STARKVILLE — Jacob Billingsley has more competition this time.
Last year, as a junior, Billingsley was one of few options Mississippi State had as a starting pitcher thanks to the injuries that decimated the staff. Billingsley took the opportunity and proved himself as a serviceable starter, making 13 starts with a 4.78 earned run average and 52 strikeouts in 52 2/3 innings. It was exactly what he wanted: after a sophomore season with just 10 innings pitched, he went to summer ball intending to change his game to take a starting role and the extra innings that come with it.
Holding onto such a workload in 2018 is going to be much harder, and he knows it.
All of a sudden, MSU has a nearly full roster of pitchers for the first time since the fall of 2016, making the competition for innings among the most heated on the team. Those roles will be exposed when MSU opens it season with a three-game series at Southern Mississippi beginning Feb. 16; for now, competing with one another is proving to be difficult enough.
“You know you have these big-time guys coming back from injury and it’s fun. I love it, I absolutely love it,” Billingsley said. “Seeing the guys coming back, the guys that have been hurt, it’s so fun to watch them pitch. Especially for me, having been here to watch them have a good freshman year, then get hurt and miss the spring; for me, I love watching those guys get better.”
“It’s absolutely a competition. Every year it is, and it’s fun.”
Based on what MSU coach Andy Cannizaro has seen of those pitchers coming back from injury, one of them is on pace to have one of MSU’s most prominent roles: Saturday starter.
“In terms of our Saturday and Sunday starter, Ethan Small has been outstanding. He’s refined his mechanics and arm action to where he’s become a strike thrower and we’ve become confident in Ethan,” Cannizaro said. “Sunday starter is certainly up in the air right now.”
Small missed all of last season as he recovered and rehabbed from Tommy John surgery. He was a little used reliever in 2016, making 15 appearances, but has since developed into a pitcher that Cannizaro said resembles his Friday night starter, Konnor Pilkington. Both are tall left-handers that Cannizaro thinks can excel with a similar pitch package of fastball, changeup and curveball.

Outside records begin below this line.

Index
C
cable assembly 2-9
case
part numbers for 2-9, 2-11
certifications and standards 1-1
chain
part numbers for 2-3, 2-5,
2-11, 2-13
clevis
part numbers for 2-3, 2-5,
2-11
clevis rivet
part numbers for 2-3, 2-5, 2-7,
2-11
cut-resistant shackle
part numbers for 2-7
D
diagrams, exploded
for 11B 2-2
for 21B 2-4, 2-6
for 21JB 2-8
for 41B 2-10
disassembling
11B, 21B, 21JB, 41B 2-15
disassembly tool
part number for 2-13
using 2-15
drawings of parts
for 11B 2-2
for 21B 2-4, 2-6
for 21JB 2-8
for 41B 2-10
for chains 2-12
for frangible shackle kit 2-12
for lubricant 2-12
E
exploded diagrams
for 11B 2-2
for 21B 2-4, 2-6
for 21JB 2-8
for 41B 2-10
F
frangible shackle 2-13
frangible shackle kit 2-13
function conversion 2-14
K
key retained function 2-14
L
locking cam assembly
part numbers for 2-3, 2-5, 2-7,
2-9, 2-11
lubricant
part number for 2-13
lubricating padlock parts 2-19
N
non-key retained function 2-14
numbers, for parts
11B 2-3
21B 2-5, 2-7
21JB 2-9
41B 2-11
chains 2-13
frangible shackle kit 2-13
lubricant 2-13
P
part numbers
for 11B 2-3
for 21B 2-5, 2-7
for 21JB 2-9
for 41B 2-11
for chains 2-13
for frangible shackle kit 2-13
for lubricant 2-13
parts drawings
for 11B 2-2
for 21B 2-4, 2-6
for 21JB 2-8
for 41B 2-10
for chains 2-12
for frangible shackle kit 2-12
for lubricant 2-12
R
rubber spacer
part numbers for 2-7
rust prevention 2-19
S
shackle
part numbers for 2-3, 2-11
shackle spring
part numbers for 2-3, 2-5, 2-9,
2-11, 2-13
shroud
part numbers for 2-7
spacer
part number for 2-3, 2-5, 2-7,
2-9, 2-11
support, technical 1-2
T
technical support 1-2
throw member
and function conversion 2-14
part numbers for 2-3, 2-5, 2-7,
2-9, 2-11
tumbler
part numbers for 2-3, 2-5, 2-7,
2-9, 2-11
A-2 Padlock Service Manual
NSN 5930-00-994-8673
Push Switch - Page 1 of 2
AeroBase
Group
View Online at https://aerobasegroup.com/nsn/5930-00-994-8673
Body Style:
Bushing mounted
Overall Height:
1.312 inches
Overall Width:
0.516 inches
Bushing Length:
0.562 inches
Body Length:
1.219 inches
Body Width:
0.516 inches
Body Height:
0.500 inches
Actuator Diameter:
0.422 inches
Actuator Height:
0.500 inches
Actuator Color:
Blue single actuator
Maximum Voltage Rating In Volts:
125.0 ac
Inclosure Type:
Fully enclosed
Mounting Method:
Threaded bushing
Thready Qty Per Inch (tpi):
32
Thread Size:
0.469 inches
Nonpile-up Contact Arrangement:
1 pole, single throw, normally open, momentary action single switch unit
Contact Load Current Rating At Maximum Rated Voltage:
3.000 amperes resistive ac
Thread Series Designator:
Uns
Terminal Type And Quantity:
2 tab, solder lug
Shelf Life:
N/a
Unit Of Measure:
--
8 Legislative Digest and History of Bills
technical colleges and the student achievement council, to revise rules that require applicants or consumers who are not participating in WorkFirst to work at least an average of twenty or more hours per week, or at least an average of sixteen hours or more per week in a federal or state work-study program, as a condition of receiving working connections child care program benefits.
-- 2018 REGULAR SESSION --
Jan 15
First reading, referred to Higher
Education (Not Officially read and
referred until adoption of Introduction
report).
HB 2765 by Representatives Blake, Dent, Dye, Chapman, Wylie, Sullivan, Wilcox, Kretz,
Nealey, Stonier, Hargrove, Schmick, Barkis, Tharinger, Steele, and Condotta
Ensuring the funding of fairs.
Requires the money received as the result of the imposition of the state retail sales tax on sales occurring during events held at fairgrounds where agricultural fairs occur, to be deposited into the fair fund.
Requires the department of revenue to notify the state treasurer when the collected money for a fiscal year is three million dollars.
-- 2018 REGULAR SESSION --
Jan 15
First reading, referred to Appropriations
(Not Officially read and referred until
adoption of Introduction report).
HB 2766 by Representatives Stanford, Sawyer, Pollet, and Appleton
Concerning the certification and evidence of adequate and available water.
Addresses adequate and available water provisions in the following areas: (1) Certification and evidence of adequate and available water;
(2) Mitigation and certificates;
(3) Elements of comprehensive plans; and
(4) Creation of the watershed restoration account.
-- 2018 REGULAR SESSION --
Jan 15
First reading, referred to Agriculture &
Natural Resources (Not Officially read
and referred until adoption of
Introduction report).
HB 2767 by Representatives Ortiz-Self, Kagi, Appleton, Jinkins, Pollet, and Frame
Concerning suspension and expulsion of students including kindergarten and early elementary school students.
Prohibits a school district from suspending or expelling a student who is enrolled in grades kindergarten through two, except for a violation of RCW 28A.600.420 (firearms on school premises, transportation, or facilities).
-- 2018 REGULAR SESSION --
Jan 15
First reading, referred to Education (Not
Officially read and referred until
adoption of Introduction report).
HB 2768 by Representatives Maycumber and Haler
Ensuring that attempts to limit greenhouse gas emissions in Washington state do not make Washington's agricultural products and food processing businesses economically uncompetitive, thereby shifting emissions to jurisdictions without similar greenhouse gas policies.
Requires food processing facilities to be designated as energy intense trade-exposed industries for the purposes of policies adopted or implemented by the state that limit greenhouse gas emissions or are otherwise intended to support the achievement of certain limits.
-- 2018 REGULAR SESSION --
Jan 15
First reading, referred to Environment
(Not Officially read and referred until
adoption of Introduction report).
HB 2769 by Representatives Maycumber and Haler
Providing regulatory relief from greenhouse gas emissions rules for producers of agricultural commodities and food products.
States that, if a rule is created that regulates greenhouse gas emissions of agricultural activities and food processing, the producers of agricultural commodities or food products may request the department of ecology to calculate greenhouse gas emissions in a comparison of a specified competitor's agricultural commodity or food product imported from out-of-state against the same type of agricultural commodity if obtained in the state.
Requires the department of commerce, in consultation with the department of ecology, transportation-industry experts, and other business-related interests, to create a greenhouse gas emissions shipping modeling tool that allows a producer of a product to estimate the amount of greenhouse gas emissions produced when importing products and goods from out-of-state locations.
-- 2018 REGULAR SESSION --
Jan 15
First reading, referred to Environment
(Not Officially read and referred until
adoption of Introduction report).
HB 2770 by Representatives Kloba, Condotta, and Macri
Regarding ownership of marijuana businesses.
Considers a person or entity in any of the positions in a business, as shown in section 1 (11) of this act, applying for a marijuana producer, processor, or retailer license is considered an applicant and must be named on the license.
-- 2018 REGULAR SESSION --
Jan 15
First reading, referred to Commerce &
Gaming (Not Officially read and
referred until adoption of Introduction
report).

Pilkington is the known commodity after his sophomore season with a 3.08 ERA over 108 innings with 111 strikeouts in 17 starts; two quality pitchers behind him could give MSU one of the Southeastern Conference’s best rotations.
MSU has plenty of options for its Sunday starting pitcher; Billingsley is one of them, but he knows he’s one of many.
“I’m sure hoping for it,” he said. “You never know what happens, we have a lot of good arms around here.”
In listing Billingsley among the contenders, Cannizaro praised the summer Billingsley had with the Cape Cod League’s Harwich Mariners. He made six appearances, all of them starts, with a 3.94 ERA and 27 strikeouts, 18 walks allows and 30 hits allowed in 29 2.3 innings. Also in the mix for that spot is Cole Gordon, who started last season as a first baseman/designated hitter candidate but transitioned to full-time pitching to address a team need created by injury. Gordon appeared 19 times, nine times as a starter, with a 5.69 ERA and 59 strikeouts in 55.1 innings pitched.
MSU also has new graduate transfers competing for that job, Zach Neff and JP France. Neff, a left-hander from Austin Peay, was primarily a reliever for the Governors last season, appearing 23 times with 57 strikeouts in 59.1 innings pitched and three saves. France, a righty from Tulane, was the Green Wave’s best full-time starting pitcher last season with a 3.84 ERA over 96 innings pitched in 15 starts. He struck out 73 and pitched some of Tulane’s biggest games in his time there, such as beating LSU twice in 2016 and a start in the 2016 Oxford Regional of the NCAA Tournament.
Even with the new weapons, not everything is perfect for the staff: Cannizaro confirmed MSU lost closer Spencer Price for the year due to Tommy John surgery. Price earned 14 saves last season in 31 appearances, striking out 40 in 34 innings. MSU could turn to another pitcher coming back from injury to replace him: Blake Smith. Smith only appeared twice last year before suffering an elbow injury that ended his season; in 2016, he earned five saves in 20 appearances with a 2.93 earned run average.
There’s more help on the way.
“I personally love watching Keegan James,” Billingsley said. Cannizaro said James will be available to pitch at some point this season, just not on opening day. “Ethan Small has a great arm, we already knew that, but I’ve watched a couple of his bullpen sessions and he looks really good. He’s one of those guys that busted his butt in the offseason and it shows, I really hope it pays off for him.”